+++ Source material

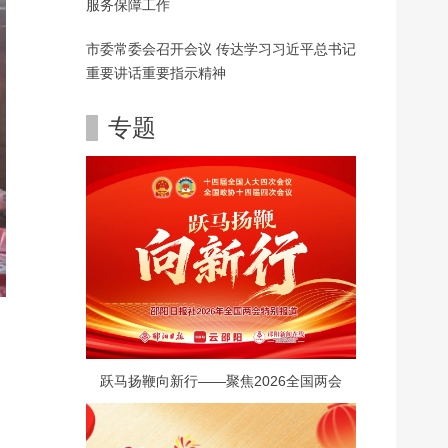
服务保障工作
市委常委会召开会议 传达学习习近平总书记
重要讲话重要指示精神
专题
跃马扬鞭向新行——聚焦2026全国两会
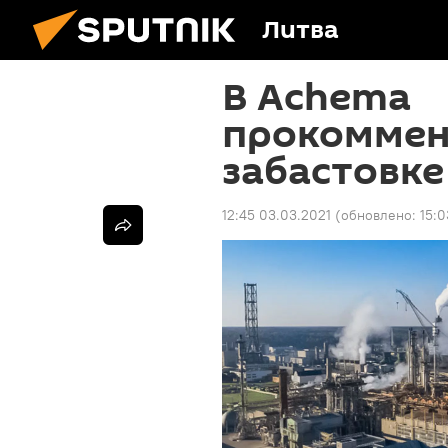
Литва
В Achema
прокоммен
забастовке
12:45 03.03.2021
(обновлено:
15:0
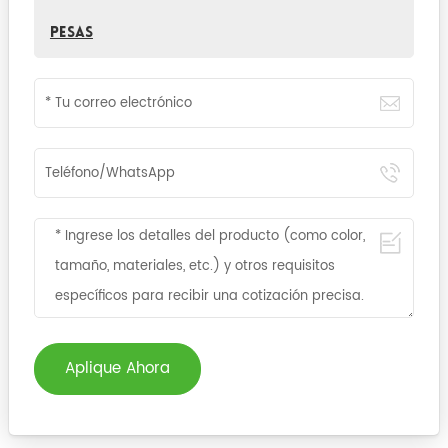
pesas
Aplique Ahora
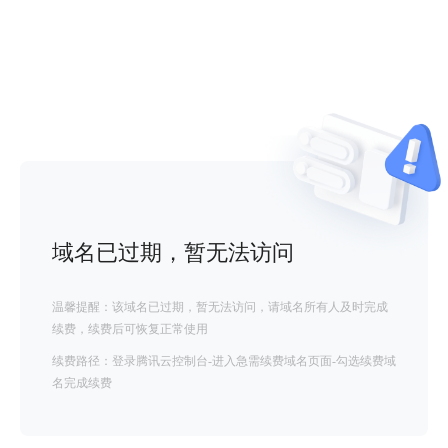
域名已过期，暂无法访问
温馨提醒：该域名已过期，暂无法访问，请域名所有人及时完成
续费，续费后可恢复正常使用
续费路径：登录腾讯云控制台-进入急需续费域名页面-勾选续费域
名完成续费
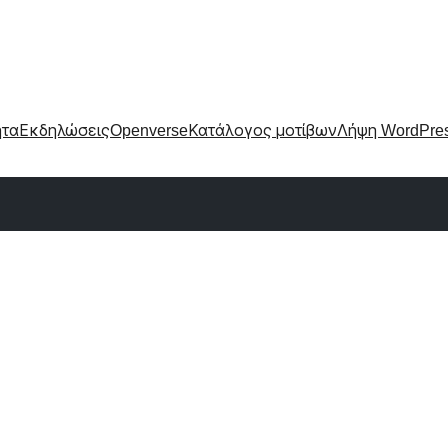
ητα
Εκδηλώσεις
Openverse
Κατάλογος μοτίβων
Λήψη WordPre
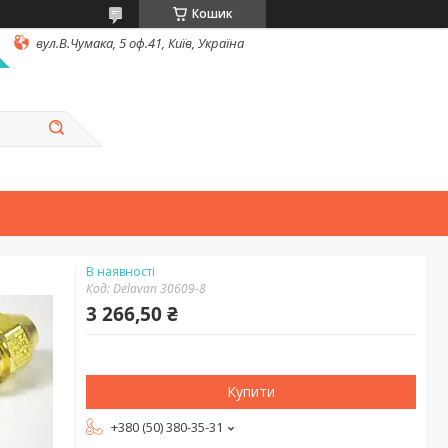
Кошик
вул.В.Чумака, 5 оф.41, Київ, Україна
В наявності
Код:
Delavan 30609-8
3 266,50 ₴
Купити
+380 (50) 380-35-31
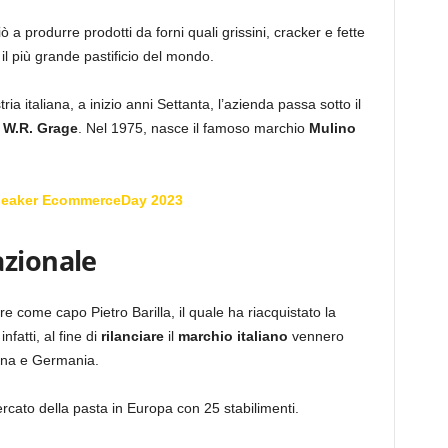
 a produrre prodotti da forni quali grissini, cracker e fette
 il più grande pastificio del mondo.
ria italiana, a inizio anni Settanta, l’azienda passa sotto il
e
W.R. Grage
. Nel 1975, nasce il famoso marchio
Mulino
peaker EcommerceDay 2023
azionale
e come capo Pietro Barilla, il quale ha riacquistato la
fatti, al fine di
rilanciare
il
marchio italiano
vennero
gna e Germania.
rcato della pasta in Europa con 25 stabilimenti.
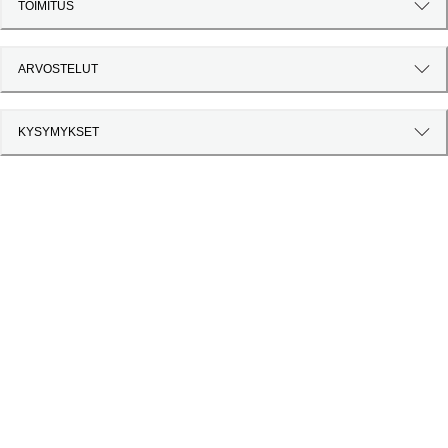
TOIMITUS
ARVOSTELUT
KYSYMYKSET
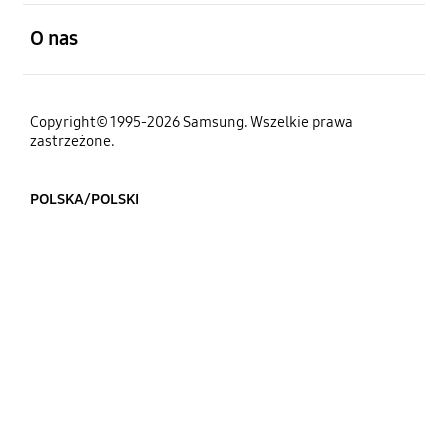
otwarty
O nas
Copyright© 1995-2026 Samsung. Wszelkie prawa
zastrzeżone.
POLSKA/POLSKI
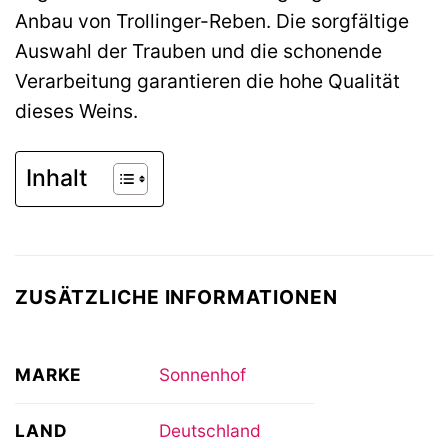
Anbau von Trollinger-Reben. Die sorgfältige
Auswahl der Trauben und die schonende
Verarbeitung garantieren die hohe Qualität
dieses Weins.
Inhalt
ZUSÄTZLICHE INFORMATIONEN
MARKE
Sonnenhof
LAND
Deutschland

++++++

- Job item: Find every line above that contains the word "marchio", and return each one.

- Answer for this exercise:
. Nel 1975, nasce il famoso marchio
marchio italiano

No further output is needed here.